EXTRACTO DEL DOCUMENTO

- - -

Eloise, Embrujada… vivas 25 años después

Músico, pintor, escultor y, en definitiva, artista constante, Tino Casal es uno de los referentes más reconocibles de los años ochenta en España, gracias a sus grandes éxitos musicales, a su talento multidisciplinar, a su apertura de miras y a su arrolladora, impactante y barroca imagen. Siempre diferente, sin corsés.

Natural de la pequeñísima localidad asturiana Tudela Veguín, en los alrededores de Oviedo, José Celestino Casal Álvarez desarrolló una gran actividad creativa desde la adolescencia, cuando se enroló en sus primeros grupos musicales, como Los Archiduques, y comenzó a enamorarse de la pintura.

Ese fue el inicio de una incesante actividad artística que le convirtió en icono de una época, pasando a ser leyenda por culpa del trágico accidente de circulación con el que el 22 de septiembre de 1991 acabó su vida a pocos metros del Puente de los Franceses de Madrid. Hace este jueves 25 años.

CHAMPÚ DE HUEVO (1981)

Tras un tiempo en Londres, regresó a finales de los setenta para probar suerte como solista melódico, llegando a participar en el Festival de Benidorm. Pero por ahí no estaba su camino y volvió a la pintura antes de convertirse en productor de los pioneros del heavy metal patrio Obús.

La discográfica EMI le fichó en 1981, año en el que realmente comenzó su carrera tal y como es recordada, con el disco Neocasal, ya producido por su escudero, el también periodista Julián Ruiz. Así consiguió su primer número 1 con el single Champú de Huevo mientras seguía trabajando con Obús y ejerciendo como mecenas en las primeras películas de Pedro Almodóvar. Tal era su músculo visionario.

- - -

(Datos de comprensión de gráficos)
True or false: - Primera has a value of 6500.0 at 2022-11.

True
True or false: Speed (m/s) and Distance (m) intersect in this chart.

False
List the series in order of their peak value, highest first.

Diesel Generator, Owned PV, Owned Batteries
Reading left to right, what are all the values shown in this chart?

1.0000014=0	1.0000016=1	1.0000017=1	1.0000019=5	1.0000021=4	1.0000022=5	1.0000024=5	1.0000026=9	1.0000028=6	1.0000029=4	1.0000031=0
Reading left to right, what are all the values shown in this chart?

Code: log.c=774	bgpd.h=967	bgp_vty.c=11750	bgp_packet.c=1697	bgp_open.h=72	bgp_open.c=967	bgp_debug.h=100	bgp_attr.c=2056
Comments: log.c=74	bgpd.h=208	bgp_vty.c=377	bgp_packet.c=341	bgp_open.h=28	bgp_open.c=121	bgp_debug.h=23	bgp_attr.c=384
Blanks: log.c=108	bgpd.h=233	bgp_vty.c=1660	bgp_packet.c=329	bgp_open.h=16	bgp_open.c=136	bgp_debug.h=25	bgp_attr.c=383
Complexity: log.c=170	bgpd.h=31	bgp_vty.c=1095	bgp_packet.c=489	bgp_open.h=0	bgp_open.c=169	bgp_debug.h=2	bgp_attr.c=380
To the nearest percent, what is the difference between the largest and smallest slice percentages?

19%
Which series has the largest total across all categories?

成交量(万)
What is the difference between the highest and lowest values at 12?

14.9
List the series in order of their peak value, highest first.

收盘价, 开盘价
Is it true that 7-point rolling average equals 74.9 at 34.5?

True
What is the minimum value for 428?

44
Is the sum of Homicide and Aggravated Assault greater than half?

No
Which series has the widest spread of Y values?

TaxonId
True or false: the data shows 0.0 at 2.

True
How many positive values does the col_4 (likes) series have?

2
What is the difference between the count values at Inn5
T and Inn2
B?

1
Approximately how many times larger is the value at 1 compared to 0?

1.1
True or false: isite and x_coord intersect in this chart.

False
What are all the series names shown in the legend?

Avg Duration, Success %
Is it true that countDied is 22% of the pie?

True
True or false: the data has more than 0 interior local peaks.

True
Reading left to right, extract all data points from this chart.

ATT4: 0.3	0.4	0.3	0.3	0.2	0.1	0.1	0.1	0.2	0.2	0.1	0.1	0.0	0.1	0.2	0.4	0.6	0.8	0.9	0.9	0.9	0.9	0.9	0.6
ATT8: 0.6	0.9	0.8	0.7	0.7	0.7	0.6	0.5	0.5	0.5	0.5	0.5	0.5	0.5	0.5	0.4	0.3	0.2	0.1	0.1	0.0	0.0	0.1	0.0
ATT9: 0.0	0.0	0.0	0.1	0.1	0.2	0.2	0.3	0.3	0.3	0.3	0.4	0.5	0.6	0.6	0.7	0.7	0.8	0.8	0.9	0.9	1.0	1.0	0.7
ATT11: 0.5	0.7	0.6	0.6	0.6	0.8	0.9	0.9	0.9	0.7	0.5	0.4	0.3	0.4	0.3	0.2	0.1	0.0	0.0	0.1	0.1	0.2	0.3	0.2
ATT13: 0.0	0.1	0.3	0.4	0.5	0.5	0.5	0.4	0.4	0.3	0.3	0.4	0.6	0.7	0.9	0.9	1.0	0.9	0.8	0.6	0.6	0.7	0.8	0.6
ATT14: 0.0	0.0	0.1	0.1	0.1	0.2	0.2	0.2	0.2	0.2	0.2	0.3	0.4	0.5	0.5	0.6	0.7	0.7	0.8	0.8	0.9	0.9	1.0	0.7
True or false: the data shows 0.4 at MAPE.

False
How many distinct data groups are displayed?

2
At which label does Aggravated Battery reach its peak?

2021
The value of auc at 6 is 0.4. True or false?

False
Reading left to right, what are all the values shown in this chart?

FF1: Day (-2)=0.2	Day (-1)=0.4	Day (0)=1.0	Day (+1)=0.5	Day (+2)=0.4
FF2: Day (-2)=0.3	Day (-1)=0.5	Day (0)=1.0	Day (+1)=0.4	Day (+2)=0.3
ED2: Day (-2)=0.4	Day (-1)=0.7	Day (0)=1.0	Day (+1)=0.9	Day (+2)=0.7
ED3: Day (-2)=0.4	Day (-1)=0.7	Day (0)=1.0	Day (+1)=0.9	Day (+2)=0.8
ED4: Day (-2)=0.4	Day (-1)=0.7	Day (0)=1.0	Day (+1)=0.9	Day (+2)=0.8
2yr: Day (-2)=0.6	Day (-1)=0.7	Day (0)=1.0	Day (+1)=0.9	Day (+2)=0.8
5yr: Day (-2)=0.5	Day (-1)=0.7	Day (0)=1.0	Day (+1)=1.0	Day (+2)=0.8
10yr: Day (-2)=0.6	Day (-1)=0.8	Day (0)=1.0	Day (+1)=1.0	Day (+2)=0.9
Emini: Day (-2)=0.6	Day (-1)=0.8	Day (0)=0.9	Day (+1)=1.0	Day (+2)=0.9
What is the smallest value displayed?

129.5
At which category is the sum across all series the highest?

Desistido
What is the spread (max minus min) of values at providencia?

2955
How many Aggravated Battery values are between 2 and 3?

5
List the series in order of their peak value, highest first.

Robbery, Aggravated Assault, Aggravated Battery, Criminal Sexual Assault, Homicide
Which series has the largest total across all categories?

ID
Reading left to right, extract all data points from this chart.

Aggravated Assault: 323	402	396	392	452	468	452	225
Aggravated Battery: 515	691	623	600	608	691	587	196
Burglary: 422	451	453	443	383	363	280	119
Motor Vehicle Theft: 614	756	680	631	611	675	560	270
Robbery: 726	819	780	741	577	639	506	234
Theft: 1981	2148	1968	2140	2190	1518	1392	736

- - -

TU OBJETIVO
Retoma el artículo sobre Tino Casal y sigue escribiéndolo a partir de su última oración. Estos datos proceden de una fuente distinta.

RESPUESTA DEL EJERCICIO
EMBRUJADA (1983)

El empuje de su disco de debut y su evidente influencia en sus contemporáneos le llevó a firmar en 1983 el álbum Etiqueta negra, en el que contó ya con el teclista y arreglista Javier Losada, fundamental en sus años de esplendor musical. Ahí estaban singles de éxito como Póker para un perdedor y Embrujada, derrochando melódico y atrayente glam pop, siempre un paso por delante del resto, marcando su propia moda.

PÁNICO EN EL EDÉN (1984)

Solo un año después editó su tercer trabajo, Hielo rojo, fluyendo con naturalidad sobre ese synth pop para ‘new romantics’ que latía fuerte debajo de los teclados. Canciones para el recuerdo de este disco son Bailar hasta morir y Pánico en el Edén, que se convirtió en banda sonora de la Vuelta Ciclista a España de aquel año, multiplicando exponencialmente su popularidad.

ELOISE

Su cuarta entrega, Lágrimas de cocodrilo, contiene quizás su tema más popular, reconocible desde los primeros beats y por su selvática y enigmática interpretación. Eloise, clásico de 1968 cantado por Barry Ryan y compuesto por su hermano gemelo Paul Ryan, trepó hasta el número 1 de las listas y convirtió al álbum en el segundo más vendido en España en 1988, solo superado por el titánico éxito de Mecano y su Descanso dominical.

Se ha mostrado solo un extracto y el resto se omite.